==== Text provided
Russia came in third with 11 million B/D in 2022. Together, these top three oil producing behemoths, along with Canada (4th) and Iraq (5th), make up more than half of the entire world’s oil supply.
Meanwhile, the top 10 oil producers, including those ranked 6th to 10th—China, UAE, Iran, Brazil, and Kuwait—are responsible for more than 70% of the world’s oil production.
Notably, all top 10 oil giants increased their production between 2021–2022, and as a result, global output rose 4.2% year-on-year.
Major Oil Producing Regions in 2022
The Middle East accounts for one-third of global oil production and North America makes up almost another one-third of production. The Commonwealth of Independent States—an organization of post-Soviet Union countries—is another major regional producer of oil, with a 15% share of world production.
Region | 2022 Production (Thousand B/D) | YoY Change | Share of World Supply |
---|---|---|---|
Middle East | 30,743 | +9.2% | 32.8% |
North America | 25,290 | +5.3% | 27.0% |
CIS | 14,006 | +0.9% | 14.9% |
Africa | 7,043 | -3.5% | 7.5% |
Asia Pacific | 7,273 | -1.4% | 7.8% |
South & Central America | 6,361 | 7.2% | 6.8% |
Europe | 3,131 | -8.6% | 3.3% |
What’s starkly apparent in the data however is Europe’s declining share of oil production, now at 3% of the world’s supply. In the last 20 years the EU’s oil output has dropped by more than 50% due to a variety of factors, including stricter environmental regulations and a shift to natural gas.
========
§ **Problem A**
According to the table in the text on oil production, which regions produced less oil in 2022 than the year before?
§ **Problem B**
Pick up the text on world oil production after its last sentence and keep writing it.
The material that comes next is from a different source.
==== Entries supplied
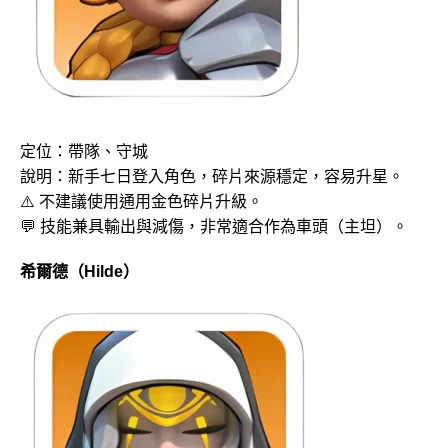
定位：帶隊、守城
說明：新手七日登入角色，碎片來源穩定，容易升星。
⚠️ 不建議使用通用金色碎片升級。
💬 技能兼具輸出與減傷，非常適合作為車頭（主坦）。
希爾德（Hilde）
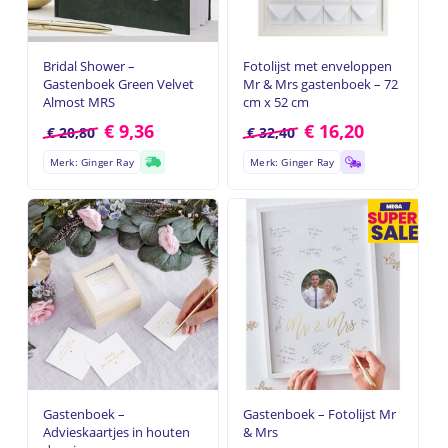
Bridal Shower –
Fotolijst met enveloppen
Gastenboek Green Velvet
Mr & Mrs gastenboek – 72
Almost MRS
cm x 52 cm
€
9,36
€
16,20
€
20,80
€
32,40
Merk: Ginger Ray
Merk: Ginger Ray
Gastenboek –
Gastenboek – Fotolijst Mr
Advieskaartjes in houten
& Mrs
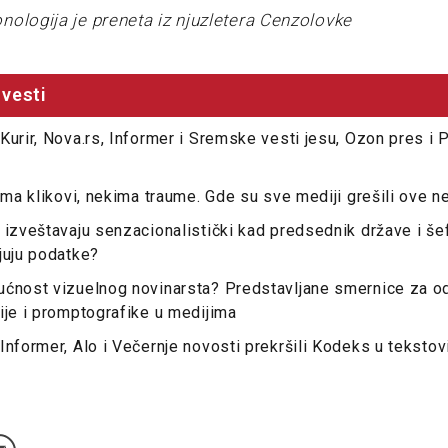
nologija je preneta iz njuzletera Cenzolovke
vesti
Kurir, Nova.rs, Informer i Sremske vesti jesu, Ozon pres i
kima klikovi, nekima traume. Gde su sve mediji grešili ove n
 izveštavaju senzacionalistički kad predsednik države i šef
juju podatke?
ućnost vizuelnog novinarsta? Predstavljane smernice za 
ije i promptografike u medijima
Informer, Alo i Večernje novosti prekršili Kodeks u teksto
========
§ **Answer space A**
Africa, Asia Pacific, Europe

§ **Answer space B**
Another lens to look at regional production is through OPEC members, which control about 35% of the world’s oil output and about 70% of the world’s oil reserves.
When taking into account the group of 10 oil exporting countries OPEC has relationships with, known as OPEC+, the share of oil production increases to more than half of the world’s supply.
Oil’s Big Balancing Act
Since it’s the very lifeblood of the modern economy, the countries that control significant amounts of oil production also reap immense political and economic benefits. Entire regions have been catapulted into prosperity and wars have been fought over the control of the resource.
At the same time, the ongoing effort to pivot to renewable energy is pushing many major oil exporters to diversify their economies. A notable example is Saudi Arabia, whose sovereign wealth fund has invested in companies like Uber and WeWork.
However, the world still needs oil, as it supplies nearly one-third of global energy demand.